▸ **STUDY TEXT**
The demonstration was staged at Stinger’s entry gate at 281 E. Randolph Road, across the highway from the primary facility, to a largely open complex used to fabricate and stage equipment and trucks, said a Stinger employee who declined to give his name.

Several Coolidge police officers arrived shortly after 6 a.m. followed by deputies from the Pinal County Sheriff’s Office. There was one minor confrontation between a female protester and the PCSO, but no contact was made. The protester, who was wearing a face mask as were all the others, refused to huddle with the deputy because she wanted to maintain a 6-foot separation and that the deputy was not wearing a mask, she declared.

Several protesters with signs were lined up just feet from the locked gate, blocking any potential traffic into or out of the grounds, but did not step foot onto Stinger property, the employee said.

“Everyone is entitled to freedom of speech, and I respect that, I salute that. I have no issue whatsoever. Everybody’s entitled to say how they feel,” the man said. “They’re just impeding my trucks coming in and out of here. We don’t really focus on (the) border wall. We do more structural buildings and stuff like that.”

Another Stinger official said the company’s workforce includes more than 60 employees who are members of the Tohono O’odham Nation.

The protesters were violating a right-of-way law by blocking Stinger’s traffic gate, but that action was a minimal offense, at the worst, since they were kept off the property and Stinger workers had other access anyway and were not interfered with, City Manager Rick Miller said.

▸ **PROMPT A**
Summarize the article about the protest at Stinger's gate in two sentences.
▸ **PROMPT B**
According to the article about the protest at Stinger's gate, how many Stinger employees are members of the Tohono O'odham Nation?
▸ **PROMPT C**
Write the next part of the article about the protest at Stinger's gate.

Dataset entries:
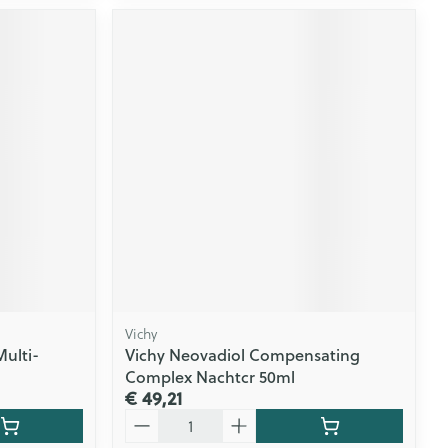
Vichy
ulti-
Vichy Neovadiol Compensating
Complex Nachtcr 50ml
€ 49,21
Aantal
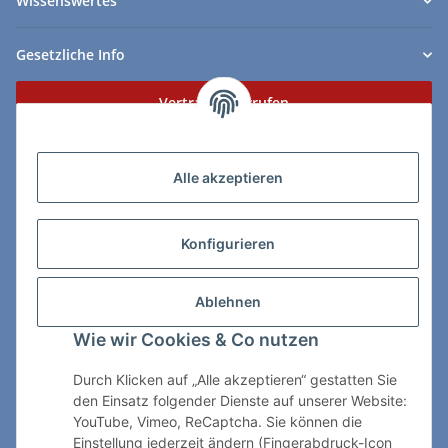
Wissenswertes
Gesetzliche Info
Vertrag widerrufen
Zahlungs- & Lieferarten
Alle akzeptieren
Konfigurieren
So erreichen Sie uns:
Ablehnen
ChessWare Schachversand
Wie wir Cookies & Co nutzen
Von-Thürheim-Str. 72
89264 Weissenhorn
Durch Klicken auf „Alle akzeptieren“ gestatten Sie
den Einsatz folgender Dienste auf unserer Website:
Telefon: 0 7309 / 7999
YouTube, Vimeo, ReCaptcha. Sie können die
Einstellung jederzeit ändern (Fingerabdruck-Icon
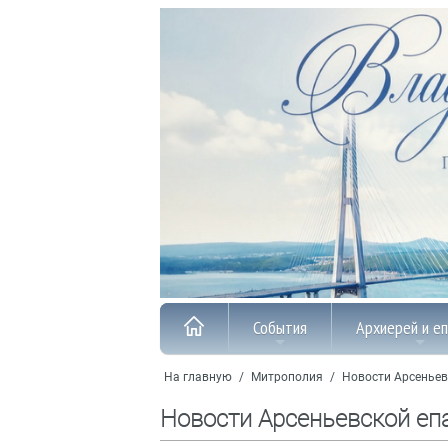
События
Архиерей и е
На главную
/
Митрополия
/
Новости Арсеньев
Новости Арсеньевской еп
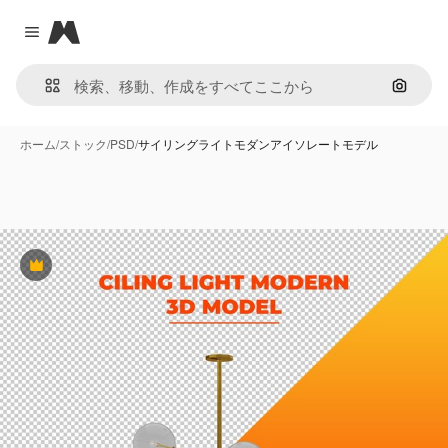
Magnific
Close menu
画像で
ホーム
/
ストック
/
PSD
/
サイリングライトモダンアイソレートモデル
Premium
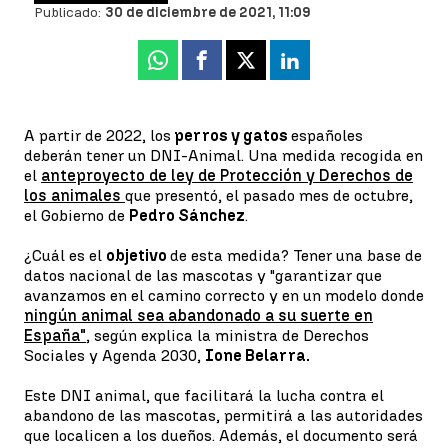
Publicado:
30 de diciembre de 2021, 11:09
Whatsapp
Facebook
X
Linkedin
A partir de 2022, los
perros y gatos
españoles
deberán tener un DNI-Animal. Una medida recogida en
el
anteproyecto de ley de Protección y Derechos de
los animales
que presentó, el pasado mes de octubre,
el Gobierno de
Pedro Sánchez
.
¿Cuál es el
objetivo
de esta medida? Tener una base de
datos nacional de las mascotas y "garantizar que
avanzamos en el camino correcto y en un modelo donde
ningún animal sea abandonado a su suerte en
España"
, según explica la ministra de Derechos
Sociales y Agenda 2030,
Ione Belarra.
Este DNI animal, que facilitará la lucha contra el
abandono de las mascotas, permitirá a las autoridades
que localicen a los dueños. Además, el documento será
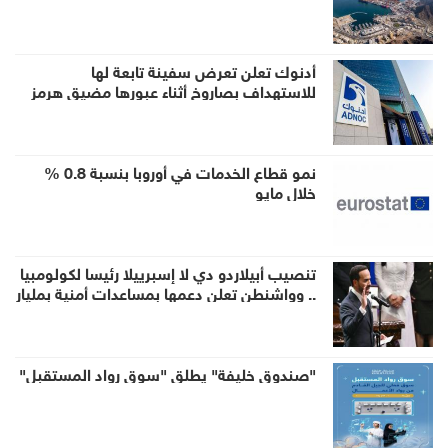
الشحن للشرق الأوسط
أدنوك تعلن تعرض سفينة تابعة لها
للاستهداف بصاروخ أثناء عبورها مضيق هرمز
نمو قطاع الخدمات في أوروبا بنسبة 0.8 %
خلال مايو
تنصيب أبيلاردو دي لا إسبرييلا رئيسا لكولومبيا
.. وواشنطن تعلن دعمها بمساعدات أمنية بمليار
دولار
"صندوق خليفة" يطلق "سوق رواد المستقبل"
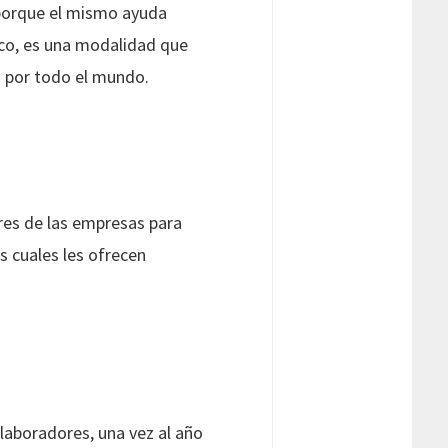
porque el mismo ayuda
nico, es una modalidad que
 por todo el mundo.
res de las empresas para
s cuales les ofrecen
olaboradores, una vez al año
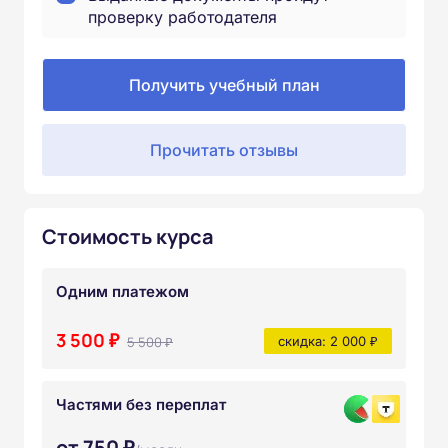
проверку работодателя
Получить учебный план
Прочитать отзывы
Стоимость курса
Одним платежом
3 500 ₽
5 500 ₽
скидка: 2 000 ₽
Частями без переплат
от 750 ₽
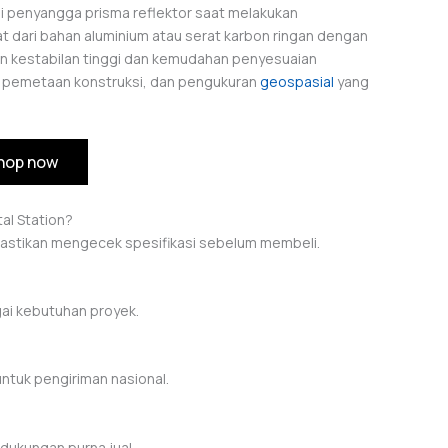
i penyangga prisma reflektor saat melakukan
t dari bahan aluminium atau serat karbon ringan dengan
an kestabilan tinggi dan kemudahan penyesuaian
fi, pemetaan konstruksi, dan pengukuran
geospasial
yang
hop now
al Station?
Pastikan mengecek spesifikasi sebelum membeli.
gai kebutuhan proyek.
ntuk pengiriman nasional.
 dukungan purna jual.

▸ **EXERCISE RESPONSE A**
Masked protesters lined up with signs at Stinger's entry gate at 281 E. Randolph Road and blocked traffic without stepping onto company property, while Coolidge police and Pinal County deputies arrived shortly after 6 a.m. A Stinger employee said he respected their freedom of speech but they were impeding his trucks, and City Manager Rick Miller called their right-of-way violation a minimal offense since Stinger workers had other access.

▸ **EXERCISE RESPONSE B**
More than 60.

▸ **EXERCISE RESPONSE C**
“I think it was good on their part to let them express their feelings, and I appreciate the way they handled themselves,” Miller said of Stinger and the protesters alike, adding police officers also were calm and respected their sentiments. “Obviously we have to be there in those situations.”

Tohono O’odham Nation Chairman Ned Norris Jr. has said the border wall project continues “to destroy … sacred sites.”

“We have an obligation, we have a duty, we have a responsibility, to protect those sites of our ancestors, sacred sites of our ancestors, and do what we can do to protect those areas,” Norris said during the National Congress of American Indians virtual forum on June 23.

Norris said the wall that is being constructed through Organ Pipe Cactus National Monument is disrupting burial and archeological sites sacred to his people.

In February, U.S. Customs and Border Protection contractors began work in the national monument as part of hundreds of miles of new border wall construction the Trump administration has planned on the southwestern border.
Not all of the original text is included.